Qui connaissait, hier, la commune de Moirans? Peu d'entre nous, j'imagine! C'est désormais chose faite, depuis qu’une centaine de personnes aient mis fin au calme de cette commune de l'Isère. Carcasses de voitures et palettes en feu, une gare et un restaurant saccagés, un trafic routier interrompu et dévié…
Le motif : le refus, dans l’après-midi, d’un Juge de l’Application des Peines, d’autoriser une permission de sortie (sans escorte), à deux des membres de la communauté des gens du voyage, afin qu’ils puissent assister aux obsèques d’un proche (parmi les décédés survenu lors d'un accident de voiture).
Dans le même temps, des incidents survenaient au sein de la prison d'Aiton; plusieurs détenus refusant de réintégrer leur cellule, et allumant des feux dans l'enceinte pénitentiaire, en solidarité des deux détenus, et de ce qu'il se passait, au même moment, à Moirans.
Un précédent dans la Somme
Il ne s'agit pas là, malheureusement, d'une première. Hasard? Probablement pas. L'on se souvient d'incidents similaires survenus le 29 août dernier, dans la Somme. Une demande de permission refusée (suite à un décès survenu lors d'une fusillade), le blocage d'une route avec incendies de divers objets sur la chaussée, la communauté des gens du voyage. Ce sont là les points communs entre les deux affaires, à cinquante jours d'intervalle. A l'époque, l'autoroute avait été bloquée vingt quatre heures avant que les barrages ne soient levés. Ce jour-là, la Cour d'Appel d'Amiens avait infirmé la décision prise par le Juge d'Application des Peines, autorisant, de fait, la permission de sortie.
Ainsi donc, à deux reprises, par des blocages, et autres incidents, certains tentent de faire pencher une décision de justice. Appelons un chat, un chat. C'est bel et bien une forme de chantage. Quand bien même on peut comprendre la volonté d'une famille de voir les siens dans un moment de deuil.
Nous ne connaissons que peu le dossier de celui qui avait demandé cette permission, dans la Somme. Peut-être avait-il un comportement exemplaire, durant son incarcération. Probablement le magistrat a-t-il rendu une décision en "droit", ne tenant compte que du seul dossier sur lequel il était appelé à statuer. Sans tenir compte des événements alentour. Probablement le magistrat ne s'est-il pas senti objet du chantage, restant hermétique aux événements... Et, reconnaissons-le, cette permission de sortie n'a donnée lieu à aucun incident, le détenu ayant regagné l'établissement pénitentiaire (de ce que l'on sait).

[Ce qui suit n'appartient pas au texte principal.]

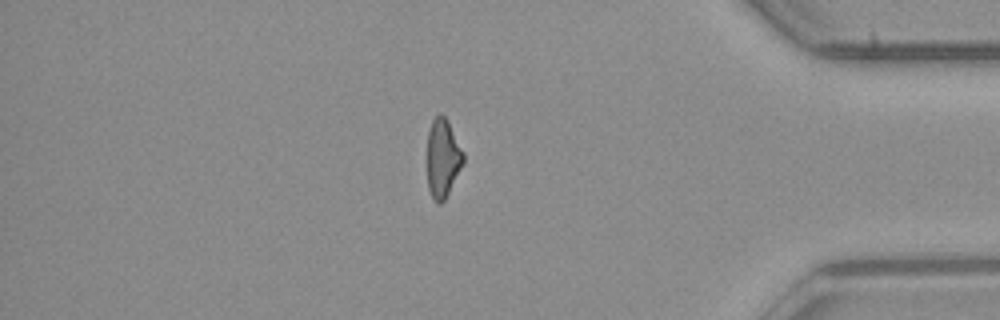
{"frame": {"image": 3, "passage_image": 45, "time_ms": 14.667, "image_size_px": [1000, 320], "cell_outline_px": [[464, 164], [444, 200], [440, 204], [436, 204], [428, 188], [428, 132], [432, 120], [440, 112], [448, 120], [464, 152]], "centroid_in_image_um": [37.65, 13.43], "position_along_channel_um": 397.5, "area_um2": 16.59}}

Une impression de faiblesse
Pourtant, même si cette décision est prise selon les formes de droit en vigueur, elle laisse une mauvaise impression. Celle que l'Etat s'est laissé faire, et a cédé au chantage. Au delà d'une décision individuelle qu'a prise le magistrat, il agit, forcément, en représentant de l'Etat.
Comment ne pas se dire que les auteurs des incidents de Moirans n'ont pas pris exemple sur les faits survenus il y a quelques semaines dans la Somme, et pour lesquels, on leur avait, en quelque sorte, donné raison?

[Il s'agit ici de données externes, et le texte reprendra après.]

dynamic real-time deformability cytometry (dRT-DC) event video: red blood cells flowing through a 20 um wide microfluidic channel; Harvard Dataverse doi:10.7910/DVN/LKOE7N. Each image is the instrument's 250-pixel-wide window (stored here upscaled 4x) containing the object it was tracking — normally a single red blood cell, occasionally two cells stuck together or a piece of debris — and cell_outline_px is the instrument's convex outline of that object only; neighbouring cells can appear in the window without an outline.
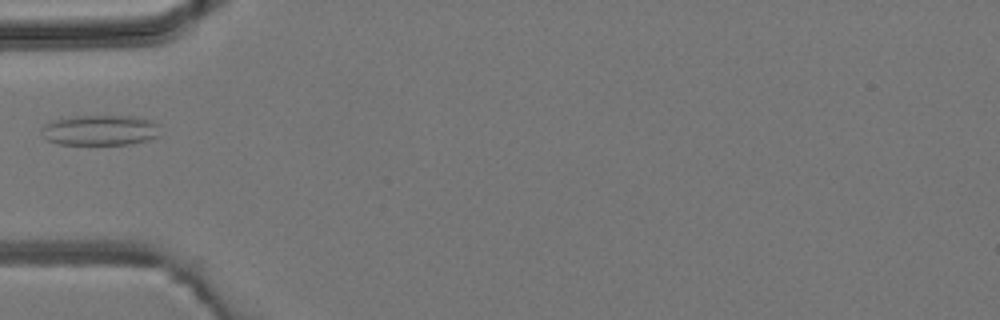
{"species": "common noctule bat (a hibernating species)", "species_latin": "Nyctalus noctula", "temperature_condition": "room temperature", "stored_images_in_passage": 5, "camera_frame_rate_fps": 3000, "um_per_image_px": 0.085, "animal": {"sex": "male", "body_mass_g": 19.2, "forearm_length_mm": 51.8}, "frame": {"image": 1, "passage_image": 5, "time_ms": 5.333, "image_size_px": [1000, 320], "cell_outline_px": [[160, 136], [148, 140], [128, 144], [60, 144], [48, 140], [40, 132], [40, 128], [44, 124], [52, 120], [76, 116], [132, 116], [148, 120], [160, 124]], "centroid_in_image_um": [8.52, 11.06], "position_along_channel_um": 76.5, "area_um2": 21.1}}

D'ores et déjà, Manuel Valls, le chef du Gouvernement s'est exprimé, appelant à "la fermeté, et au rétablissement de l'ordre républicain". L'Etat se doit d'être fort, au risque de voir de telles situations se multiplier. Ceux qui troublent l'ordre public se doivent de comprendre que tous les actes qu'ils pourront commettre pour que l'on intercède en leur faveur, ne pourront qu'avoir une issue négative. Encore la meilleure façon d'agir en prévention, et de faire en sorte que le magistrat puisse statuer comme il se doit, au regard du dossier qui lui est soumis. Sans événement extérieur.
Une nouvelle décision sera rendue aujourd'hui. Soit par le Juge d'Application des Peines, si les des deux détenus ont formulé une nouvelle demande (peut-être pour une autorisation de sortie avec escorte), soit par la Cour d'Appel, au regard de la première décision.
Quoi qu'il advienne, les obsèques ont lieu ce jour, à 14h.
Nous verrons aussi quelles seront les réactions à Moirans, s'il devait y avoir une issue négative.
11h42: Le Juge d'Application des Peines a rejeté la nouvelle demande, faite par le détenu. De son coté, la mère du défunt annonce qu'elle "annule", les obsèques.